この記事をまとめると
■BYDは中国のBEVメーカー■フランス市場に新規参入することを発表した
■日本のメーカーと比べて積極的な動きを見せている
大衆向けのBEVで成功か
中国BEV(バッテリー電気自動車)メーカー大手、比亜迪(BYD)汽車がフランス市場に新規参入することを発表した。まずは5車種を市場投入するとのことである。EU(欧州連合)は当初、2035年よりBEVなどZEV(ゼロエミッションビークル)以外の販売を禁止するとするまでZEVの普及に前のめりであった(いまは条件付きで2035年以降も継続してICE[内燃機関]車が販売継続となっている)。
そんな欧州市場の動向ゆえか、BYDはフランスだけではなく、ドイツやベルギーなどすでに欧州14か国へ市場参入しているとのこと。ZEV普及に前のめりに見える欧州、日本市場でも欧州ブランドであるメルセデスベンツ、BMW、アウディなどドイツメーカーを中心にBEVの積極的な投入を行っている。しかし注意深くみると、BEVラインアップの充実している欧州ブランドはいずれもプレミアムブランドと呼ばれるハイクラスなモデルをラインアップするメーカーという傾向にある。ICE車の創成期には“貴族のおもちゃ”的な側面でも普及が進んだとされる欧州なので、歴史は繰り返すということもいえるが、BYDは欧州ですら手薄に見える、わかりやすくいえば大衆BEVクラスに打って出たとも見ることができるだろう。
フランスのテレビニュースでBYDを取り上げたリポートを行っていた。“人権上問題のある国のブランド”などと、クルマ自体の前に中国ブランドということに抵抗を示す人もいたが、実際にオーナーになった人は、オプションが少なく買いやすいといった、当然の話となるが、好意的な意見も報道していた。
欧州でも積極的な動きを見せるBYD
地元フランスの自動車業界ではすでにBYDの動きを警戒しているとも伝えていたのだが、ZEVなので対ICE車のように税金の課税割り増しなどの対抗措置が取りづらいとし、しばらくは中国からの完成車輸入となるようなので、輸送船は二酸化炭素を排出するため、それに課税しようという、ややハチャメチャな話もでているようだ。ただこの話が実現化されれば、将来的には日本車もとばっちりを受けかねない話で他人事ともいえない。

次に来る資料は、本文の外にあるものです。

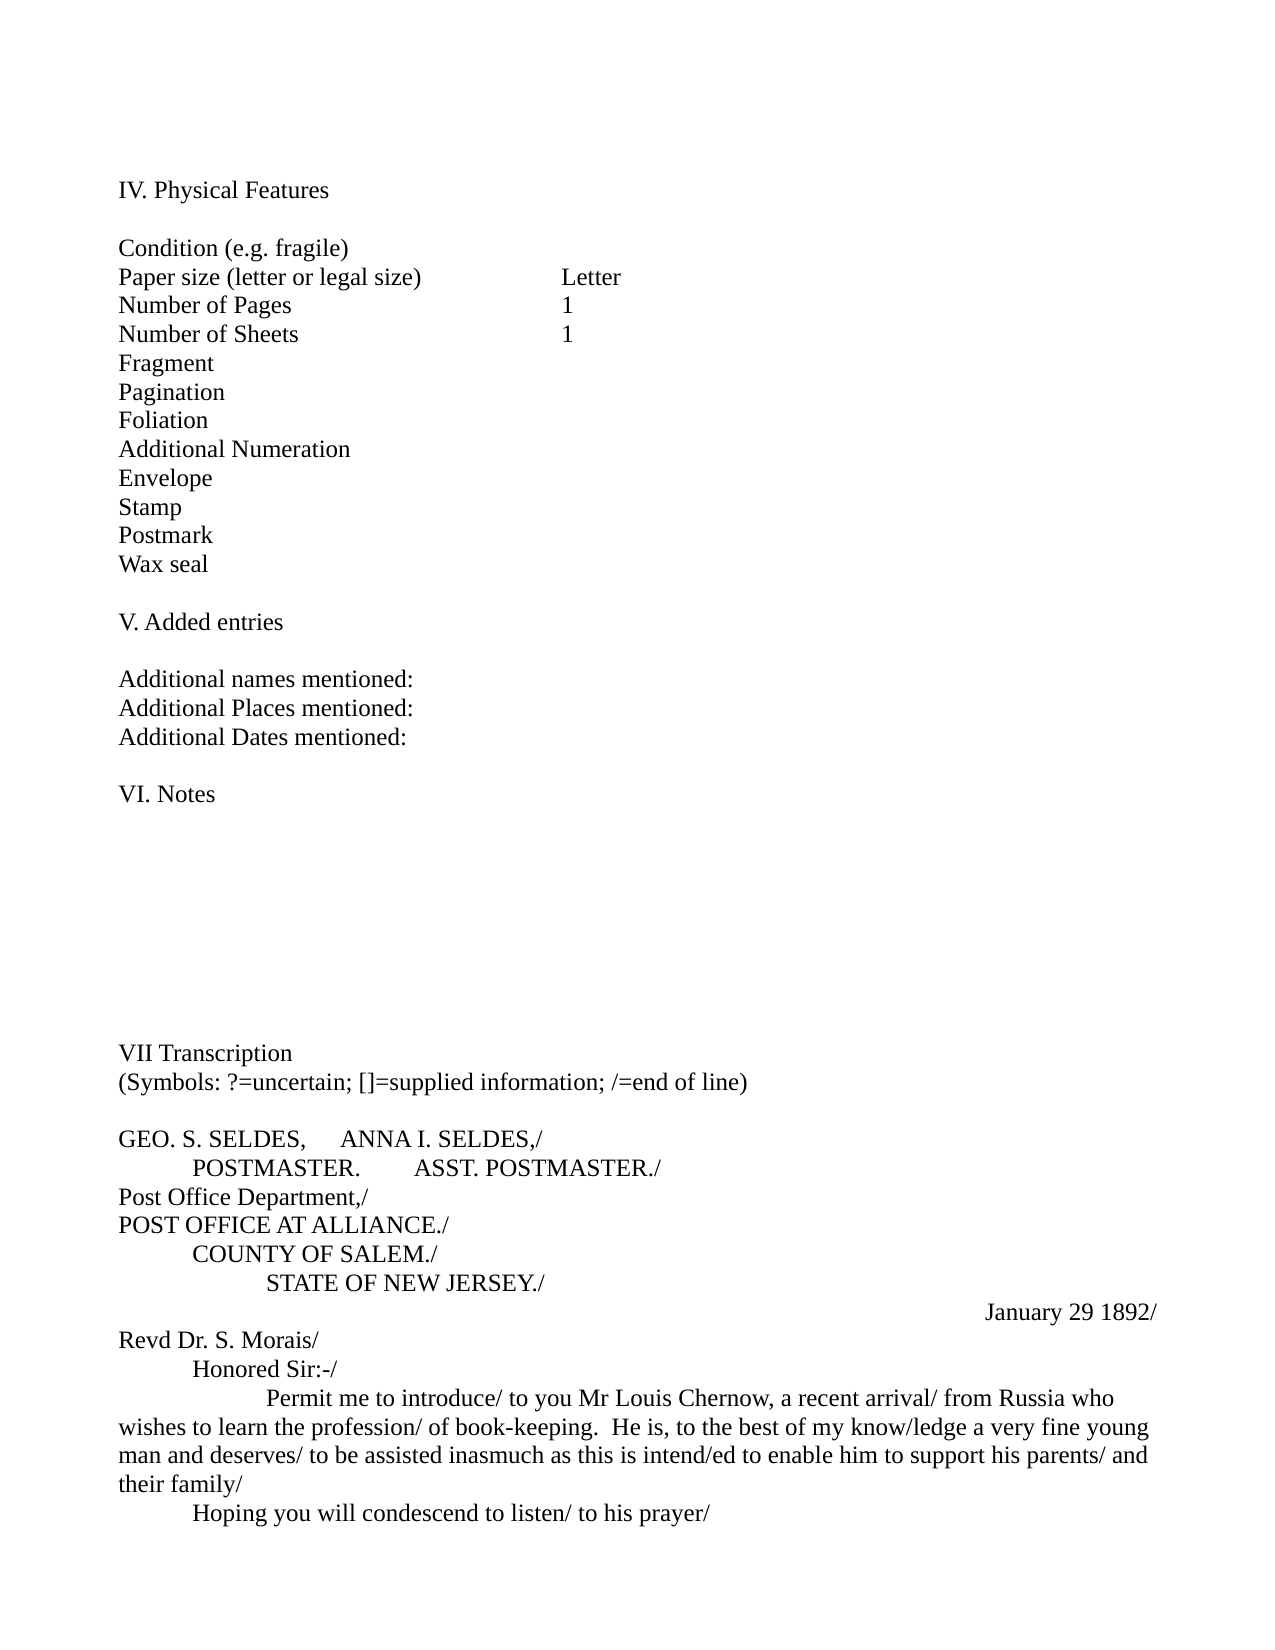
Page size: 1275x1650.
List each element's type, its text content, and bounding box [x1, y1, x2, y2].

text V. Added entries [118, 607, 1157, 636]
text POST OFFICE AT ALLIANCE./ [118, 1211, 1157, 1239]
text Honored Sir:-/ [118, 1354, 1157, 1383]
text IV. Physical Features [118, 176, 1157, 204]
text Revd Dr. S. Morais/ [118, 1326, 1157, 1354]
text Foliation [118, 406, 1157, 434]
text STATE OF NEW JERSEY./ [118, 1268, 1157, 1297]
text Stamp [118, 492, 1157, 521]
text Number of Pages 1 [118, 291, 1157, 319]
text Pagination [118, 377, 1157, 406]
text Condition (e.g. fragile) [118, 233, 1157, 262]
text Postma rk [118, 521, 1157, 549]
text Post Office Department,/ [118, 1182, 1157, 1211]
text Envelope [118, 463, 1157, 492]
text January 29 1892/ [118, 1297, 1157, 1326]
text Additional names mentioned: [118, 664, 1157, 693]
text Hoping you will condescend to listen/ to his prayer/ [118, 1498, 1157, 1527]
text VI. Notes [118, 779, 1157, 808]
text (Symbols: ?=uncertain; []=supplied information; /=end of line) [118, 1067, 1157, 1096]
text GEO. S. SELDES, ANNA I. SELDES,/ [118, 1124, 1157, 1153]
text Additional Numeration [118, 434, 1157, 463]
text Number of Sheets 1 [118, 319, 1157, 348]
text Fragment [118, 348, 1157, 377]
text Wax seal [118, 549, 1157, 578]
text Additional Places mentioned: [118, 693, 1157, 722]
text VII Transcription [118, 1038, 1157, 1067]
text Paper size (letter or legal size) Letter [118, 262, 1157, 291]
text COUNTY OF SALEM./ [118, 1239, 1157, 1268]
text Additional Dates mentioned: [118, 722, 1157, 751]
text Permit me to introduce/ to you Mr Louis Chernow, a recent arrival/ from Russia who wishes to learn the profession/ of book-keeping. He is, to the best of my know/ledge a very fine young man and deserves/ to be assisted inasmuch as this is intend/ed to enable him to support his parents/ and their family/ [118, 1383, 1157, 1498]
text POSTMASTER. ASST. POSTMASTER./ [118, 1153, 1157, 1182]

しかしBYDはすでにフランス国内での現地生産を模索しているとも伝えていた。このあたりはさすが先手を打つことには余念がない、中国メーカーといえるだろう。
東南アジアでもすでに、大衆車レベルのBEVに関しては中国メーカーがその普及で主導権をにぎろうとしている。タイではMG(上海汽車)、GWM(長城汽車)、BYD(比亜迪汽車)、NETA(哪叱汽車)がすでに市場参入しており、さらに長安汽車が参入予定となっている。
日本国内でも街なかで結構BYDのATTO3(アット3)を見かけるようになった。気が付けばBYDは欧州市場でもかなり積極的に展開している様子。
前向きに見れば、“鳴くまで待とうホトトギス”状態の日系ブランド。